1) Minister of Welfare's secret AIDS-related files, which it repeatedly claimed nonexistent, were suddenly "found" in early 1996, after the newly appointed Minister Naoto Kan ordered a full internal investigation. Since the 1980s, more than 400 hemophilia patients have died of AIDS, which they contracted from virus-contaminated blood coagulants. The newly "found" files proved that the Ministry of Welfare knew, as early as 1983, of the possible AIDS virus contamination of non-heat-treated blood coagulants which hemophiliacs had been using. The Ministry did not ban nor recall the products, letting more than 2000 hemophiliacs contract AIDS/HIV by 1988. One of the high-ranking Ministry officials was arrested in October 1996 for this misconduct. That incident was the first arrest in post-war Japan of a government official for his misconduct in official policy making.

2) Monju, a prototype fast breeder reactor in Fukui (north of Kyoto), had a serious accident of natrium leaking and a subsequent fire in December 8, 1995. The government's Power Reactor and Nuclear Fuel Development Corporation (Donen) swiftly stated that the accident was minor, disclosing a one-minute video of the accident scenes inside the plant. Eleven days later, the video was found to be only part of a 10 minute video which had more serious leakage footage. Donen said that the cover-up was made by the plant site director: only to be found the next month, the Tokyo headquarters was heavily involved in the cover-up. During the process of exposure, a Donen staff member committed suicide on January 13, 1996. He was in charge of the internal investigation of the video cover-up done by his colleagues.

3) Before the current consecutive 7-year depression, Japan was in a booming "bubble" economy. Especially excited in the boom was the Housing Loan Speciality Corporations (Jusen), major bank-supported institutions which actively invested in real estate. After the bubble burst, the seven Jusen companies had bad loans of more than 6 trillion yen ($10 billion), constituting 55% of their total loan. The powerful Ministry of Finance was criticized in allowing this bubble economy to happen as well as inefficient handling of the debt crisis. Their plan to pump up hundreds of billions of tax yen into the Jusen companies did not receive easy understanding by the public, partly because of the Ministry's secrecy in handling the matter. understanding. The Ministry also faced a trouble in the Daiwa Bank scandal, in which the Ministry initially allowed Daiwa Bank to hide $1.1 billion loss from unauthorized trade at its New York office in 1996. The Ministry was also responsible for the government's more than 440 trillion yen fiscal deficit.

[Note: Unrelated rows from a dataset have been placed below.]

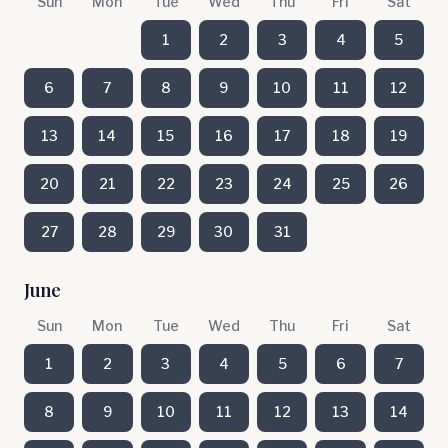
Sun
Mon
Tue
Wed
Thu
Fri
Sat
1
2
3
4
5
6
7
8
9
10
11
12
13
14
15
16
17
18
19
20
21
22
23
24
25
26
27
28
29
30
31
June
Sun
Mon
Tue
Wed
Thu
Fri
Sat
1
2
3
4
5
6
7
8
9
10
11
12
13
14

The list goes on and on.

4) Then came the current fiasco. The Japanese government is criticized by other countries for their inability to respond quickly to save the Asian economy, due to its strong impact in the region.

Local-Level IDA

While the national-level IDA was slow in proceeding in the parliament, local-level IDAs were  gaining some results little by little. One of the most prominent examples is the exposure in recent years of local government officials' improper spending of tax money. Grassroots groups in many localities, organized into the National Coalition of Civic Ombudsmen, used local IDAs to access bills and receipts of officials' expenditures for business meetings and trips. They found that local officials spent large amounts of money to entertain visiting national government officials (Kan-kan settai, "government-government entertainment"). The officials also created fake business trips to receive reimbursements (Kara-shuccho, "empty business trip"). According to NHK (National Broadcasting Corporation), more than 5.4 billion yen was spent improperly in 14 prefectural (state) governments between the fiscal years 1993 and 1995. This was only the "official" amount the governments had confirmed.

The corruption of bureaucracies sent signals to the public to become more concerned about accessible government. Heightened grassroots campaigns (and even more corruption cases) are forces behind the national IDA legislation.